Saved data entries
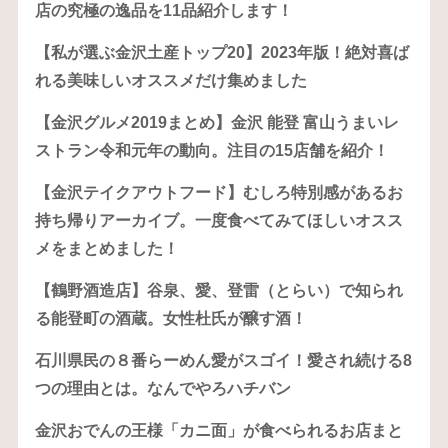
店の究極の逸品を11品紹介します！
【私が選ぶ金沢土産トップ20】2023年版！絶対喜ば
れる美味しいオススメだけ集めました
【金沢グルメ2019まとめ】金沢 能登 富山うまいレ
ストラン令和元年の動向。注目の15店舗を紹介！
【金沢テイクアウトフード】むしろ特別感があるお
持ち帰りアーカイブ。一度食べてみてほしいオスス
メをまとめました！
【鶴野酒造店】谷泉、愛、登雷（とらい）で知られ
る能登町の酒蔵。女性杜氏が醸す酒！
石川県民の８番らーめん愛がスゴイ！愛され続ける8
つの理由とは。なんでやろハチバン
金沢おでんの王様「カニ面」が食べられるお店まと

**What is expected**
Copy the text of every record with "金沢" swapped for "Kanazawa" and nothing else changed. Omit the pictures from your answer.

**Response to this exercise**
店の究極の逸品を11品紹介します！
【私が選ぶKanazawa土産トップ20】2023年版！絶対喜ば
れる美味しいオススメだけ集めました
【Kanazawaグルメ2019まとめ】Kanazawa 能登 富山うまいレ
ストラン令和元年の動向。注目の15店舗を紹介！
【Kanazawaテイクアウトフード】むしろ特別感があるお
持ち帰りアーカイブ。一度食べてみてほしいオスス
メをまとめました！
【鶴野酒造店】谷泉、愛、登雷（とらい）で知られ
る能登町の酒蔵。女性杜氏が醸す酒！
石川県民の８番らーめん愛がスゴイ！愛され続ける8
つの理由とは。なんでやろハチバン
Kanazawaおでんの王様「カニ面」が食べられるお店まと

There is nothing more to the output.